[What the task asks] Pick up the passage on the structural decline of SaaS companies after its last sentence and continue it in the same voice.

[Exercise passage]
■ ■ ■ ■ ■ ■ ■

The SaaS Structural Decline: Beyond Vibe Coding
The discussion challenges the prevailing narrative that AI-assisted coding ("vibe coding") is the primary threat to software companies. The argument is that the deeper problem is growth deceleration that predates and exceeds any coding productivity effect. The pattern described: from 2009 to roughly 2020, the public SaaS basket grew at an average of 30% and traded at approximately 6x revenue. COVID produced two years of 40% growth at 20x revenue. Since then, growth has decelerated not back to 30% but to 15% or below, while multiples temporarily held—creating a false sense of normalization. The market's recent repricing reflects a recognition that the deceleration is structural, not cyclical, and AI is the permanent cause.
The MongoDB example is cited: a strong quarterly result accompanied by guidance implying growth falling to the low-to-mid twenties triggered a 20–25% stock decline because the company was trading at 40x forward EBITDA. The math is unforgiving at elevated multiples.

■ ■ ■ ■ ■ ■ ■

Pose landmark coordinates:
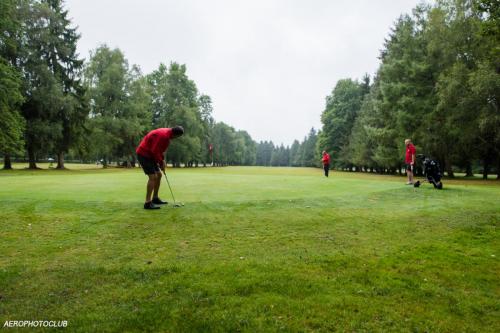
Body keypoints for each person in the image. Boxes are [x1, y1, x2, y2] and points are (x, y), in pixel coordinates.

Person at [136, 126, 184, 209]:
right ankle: (147, 203)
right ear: (176, 135)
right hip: (143, 154)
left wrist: (163, 161)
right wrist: (161, 162)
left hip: (150, 155)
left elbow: (159, 150)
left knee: (159, 174)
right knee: (153, 177)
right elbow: (154, 151)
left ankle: (155, 198)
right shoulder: (164, 136)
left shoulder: (167, 136)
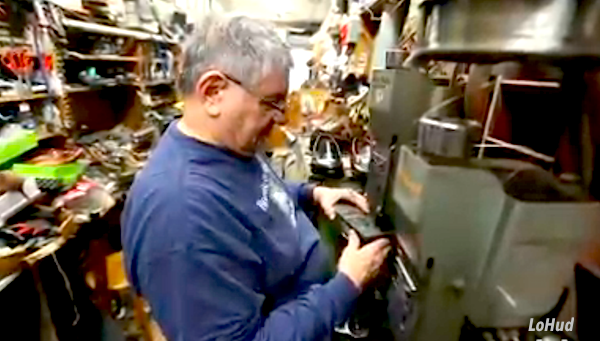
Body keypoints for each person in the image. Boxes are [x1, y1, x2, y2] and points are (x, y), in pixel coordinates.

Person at [121, 15, 390, 341]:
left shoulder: (225, 147)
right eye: (272, 103)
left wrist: (310, 194)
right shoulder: (183, 216)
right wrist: (346, 286)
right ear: (213, 92)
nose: (280, 118)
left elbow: (252, 197)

■ ■ ■ ■ ■ ■ ■

[Your response]
The Block layoff is analyzed as a template for what follows. Block's revenue growth had decelerated from roughly 10% to approximately 3%. The "AI efficiency" framing is described as cover for a straightforward decision: when revenue growth is exhausted, the only remaining lever is cost reduction. The analysis distinguishes sharply between AI as a top-line driver (Salesforce's AgentForce thesis) and AI as an OPEX reduction tool (Block's stated rationale). Block is categorized firmly in the latter, and the 40% reduction is characterized as an implicit abandonment of the growth narrative. The prediction is that other public software companies currently growing in the low-to-mid teens will adopt similar strategies by year-end if they cannot identify a credible re-acceleration path.
The critique of incumbent SaaS leadership is pointed: companies have had 16 months since capable LLMs became widely available, and most have not produced meaningful AI-native revenue. The companies cited as executing credibly—Salesforce, Shopify, Intercom—are distinguished by founder or founder-equivalent leadership willing to cannibalize existing product lines.
---
**Key takeaways:**
- **State power supersedes AI company principles**: Anthropic's Pentagon rupture illustrates that constitutional authorities have enforcement tools—supply chain risk designations, the Defense Production Act—that make conflict with the Department of Defense structurally untenable for private companies, regardless of the merits of their safety positions.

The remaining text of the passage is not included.